Page MenuHomePhabricator

Replace Camus with Kafka Connect for event data imports
Open, HighPublic

Description

Camus imports data from Kafka and writes to HDFS. It is old and unsupported, and does not use a modern Kafka client. Unfortunetly, the Kafka Connect HDFS Plugin is written by Confluent, and was recently placed under their Confluent Community License. We will either have to get approval to use the HDFS connector under this license, or fork the connector from before the license change.

Event Timeline

Ottomata created this task.May 17 2019, 3:49 PM
Milimetric triaged this task as High priority.May 20 2019, 3:36 PM
Milimetric moved this task from Incoming to Modern Event Platform on the Analytics board.

It looks like the latest kafka-connect-hdfs release not under the CCL is 5.0.3, released on March 24th this year.

@Nuria @faidon o/

It is time to start the discussion about the Confluent Community License. This is complicated, and I know we have 'policies'(?) about using FLOSS/OSI-OSD? licenses only. The main Kafka Connect stuff is Apache license, but some of the plugins e.g. kafka-connect-hdfs are from Confluent and are licensed with CCL.

I'd really like to use kafka-connect-hdfs to replace Camus. I'd much rather use up to date releases, rather than forking from a pre-CCL version and maintaining from there. Faidon and I talked about this a bit at All-Hands this year.

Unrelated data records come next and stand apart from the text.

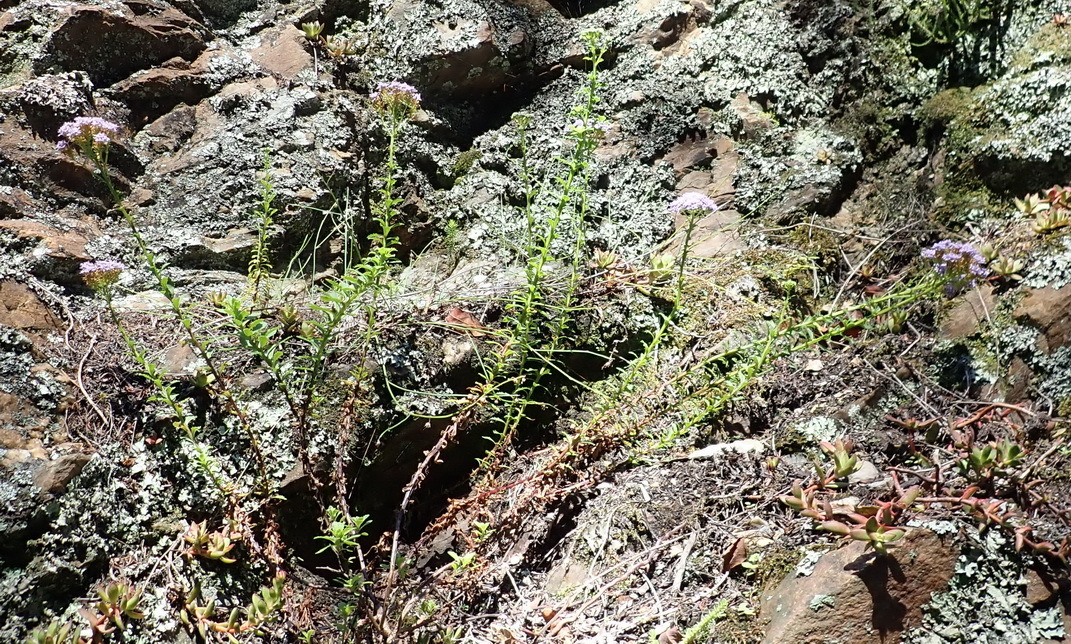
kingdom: Plantae
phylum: Tracheophyta
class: Magnoliopsida
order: Lamiales
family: Scrophulariaceae
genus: Pseudoselago
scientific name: Pseudoselago langebergensis
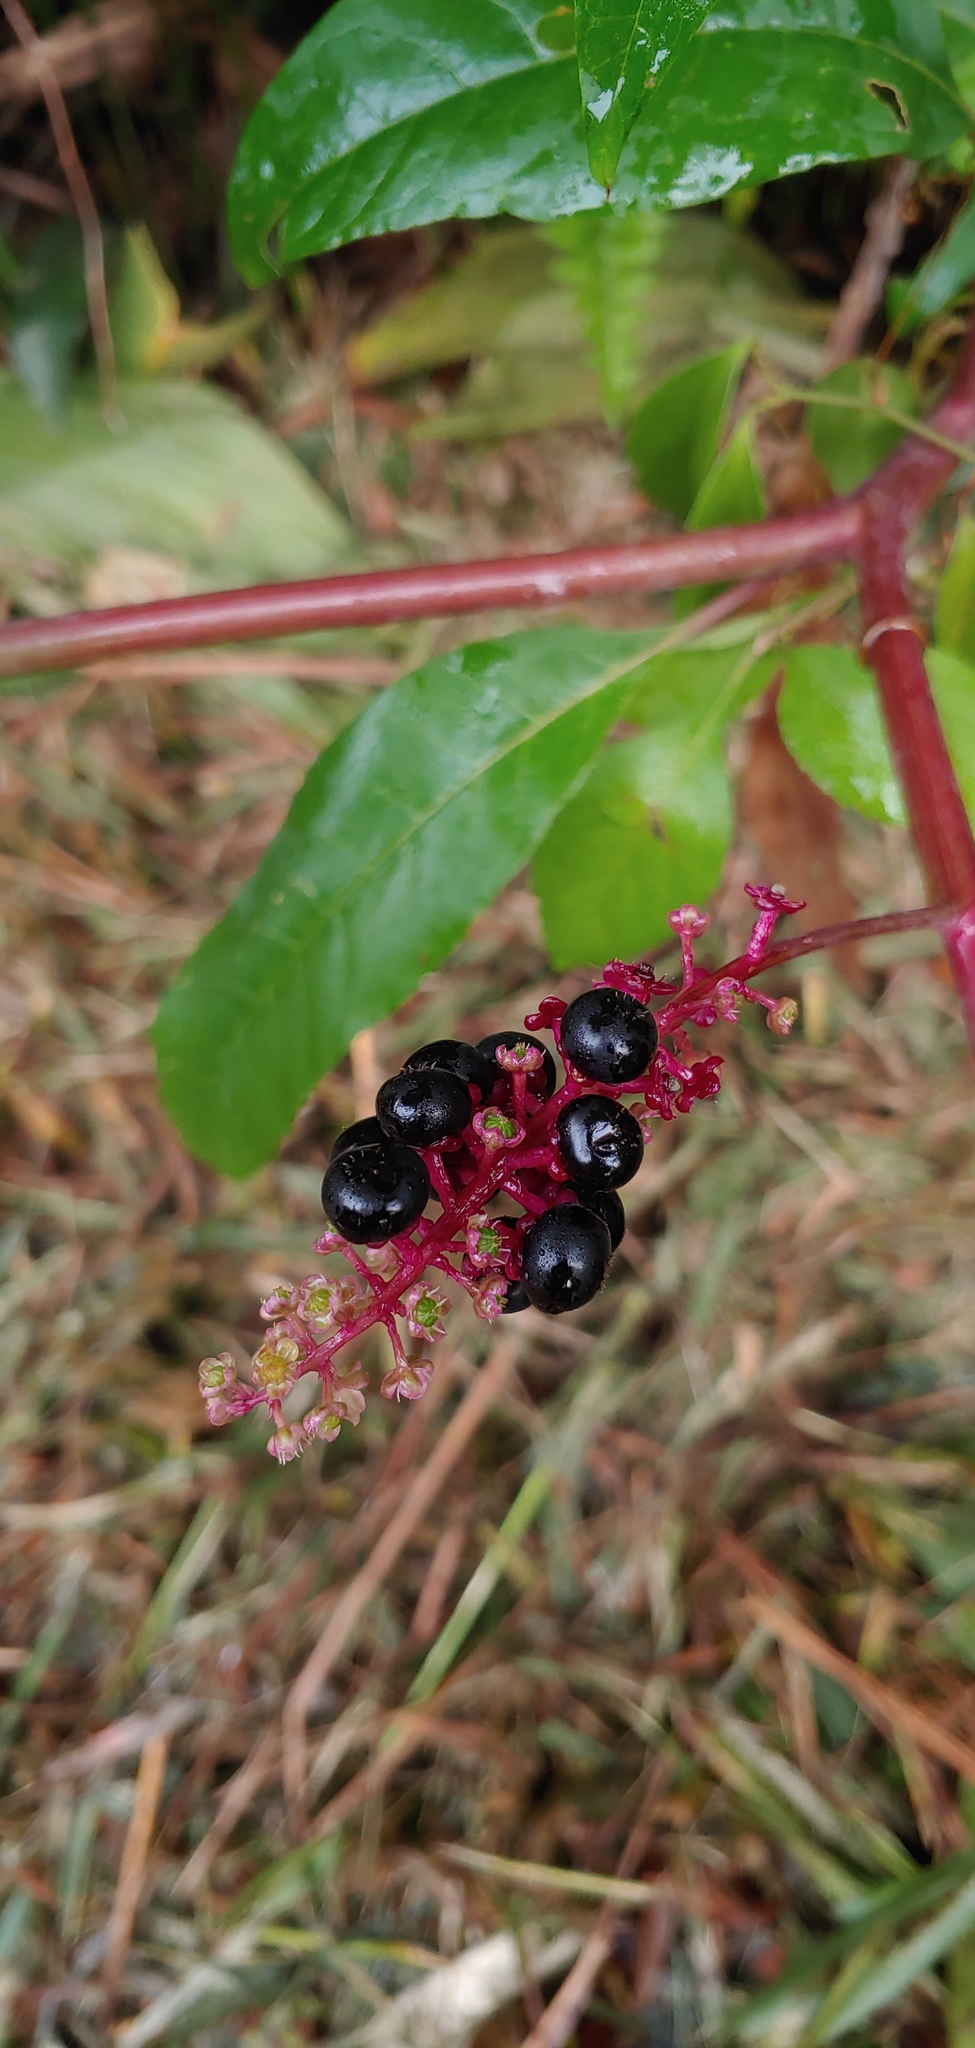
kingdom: Plantae
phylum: Tracheophyta
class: Magnoliopsida
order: Caryophyllales
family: Phytolaccaceae
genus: Phytolacca
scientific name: Phytolacca americana
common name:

I understand our intentions for open source only, but I also understand why Confluent has chosen to use this new license. For them it is the best they can do as a for-profit company. They want to make free and open software, without allowing others to use that software to compete directly with their revenue model. More info in this CCL FAQ and this blog post.

Since hosting a streaming SaaS is quite far outside of WMF's mission, I don't think the CCL conflicts with our intentions of using open source, even if it technically conflicts with FLOSS/OSI-OSD. I think Faidon differs. :)

Let's discuss! Who else should we add to this conversation?

Unfortunately, I think this is one of the matters that we cannot fully discuss in a public task. I'll start a private email thread; if anyone reading this is interested to be part of this, ping me off-list and I can loop you in :)

Ok!

Other questions too. Assuming we will use Kafka Connect (and hopefully kafka-connect-hdfs) in some capacity, we'll have to figure out where and how to run it. It seems the easiest way to run a distributed cluster is to do so via Kubernetes. For this task, we could alternatively run this in YARN, but that would take a lot of manual work (and use of Slider?) to do. I'd of course prefer if we did something more standard like Kubernetes. But, this would mean that we run a Kubernetes service that can read from Kafka and write to HDFS & Hive. A distributed Kafka Connect cluster running in k8s would accept actual Connect jobs via its REST API. For this task, we'd have a single job reading from Kafka topics and writing to HDFS directories & Hive tables. We might want to have more Connect jobs in the future, but those are outside the scope of this task. Those could be run in the same Kafka Connect cluster or a totally separate one.

See also https://docs.confluent.io/current/connect/concepts.html#connect-workers and https://docs.confluent.io/current/connect/userguide.html#distributed-worker-configuration

@akosiaris thoughts about running this in k8s? Our timeline is beginning to use this in Q2.